_Task objective:_
Copy each line below that has "degrees".
....
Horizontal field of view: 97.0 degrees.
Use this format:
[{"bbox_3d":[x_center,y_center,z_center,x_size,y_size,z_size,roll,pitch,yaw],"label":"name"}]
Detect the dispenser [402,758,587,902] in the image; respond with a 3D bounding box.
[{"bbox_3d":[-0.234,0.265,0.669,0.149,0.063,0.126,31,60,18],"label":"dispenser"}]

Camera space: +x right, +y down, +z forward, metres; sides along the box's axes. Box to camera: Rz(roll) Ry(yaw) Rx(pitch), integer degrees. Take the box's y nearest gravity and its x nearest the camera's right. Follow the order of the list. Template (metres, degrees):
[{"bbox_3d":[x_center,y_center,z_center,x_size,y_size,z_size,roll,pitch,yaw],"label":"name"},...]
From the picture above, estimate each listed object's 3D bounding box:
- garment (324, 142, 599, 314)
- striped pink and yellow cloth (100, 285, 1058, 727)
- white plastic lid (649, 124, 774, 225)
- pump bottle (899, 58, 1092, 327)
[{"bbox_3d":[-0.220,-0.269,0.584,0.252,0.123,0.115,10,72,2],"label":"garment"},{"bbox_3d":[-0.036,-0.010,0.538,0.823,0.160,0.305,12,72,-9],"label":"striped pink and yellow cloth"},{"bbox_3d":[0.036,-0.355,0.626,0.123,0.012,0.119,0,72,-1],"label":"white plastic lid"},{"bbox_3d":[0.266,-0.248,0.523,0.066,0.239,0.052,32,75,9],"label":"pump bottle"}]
....
_Completed task:_
Horizontal field of view: 97.0 degrees.
Camera space: +x right, +y down, +z forward, metres; sides along the box's axes. Box to camera: Rz(roll) Ry(yaw) Rx(pitch), integer degrees. Take the box's y nearest gravity and its x nearest the camera's right. Follow the order of the list. Template (metres, degrees):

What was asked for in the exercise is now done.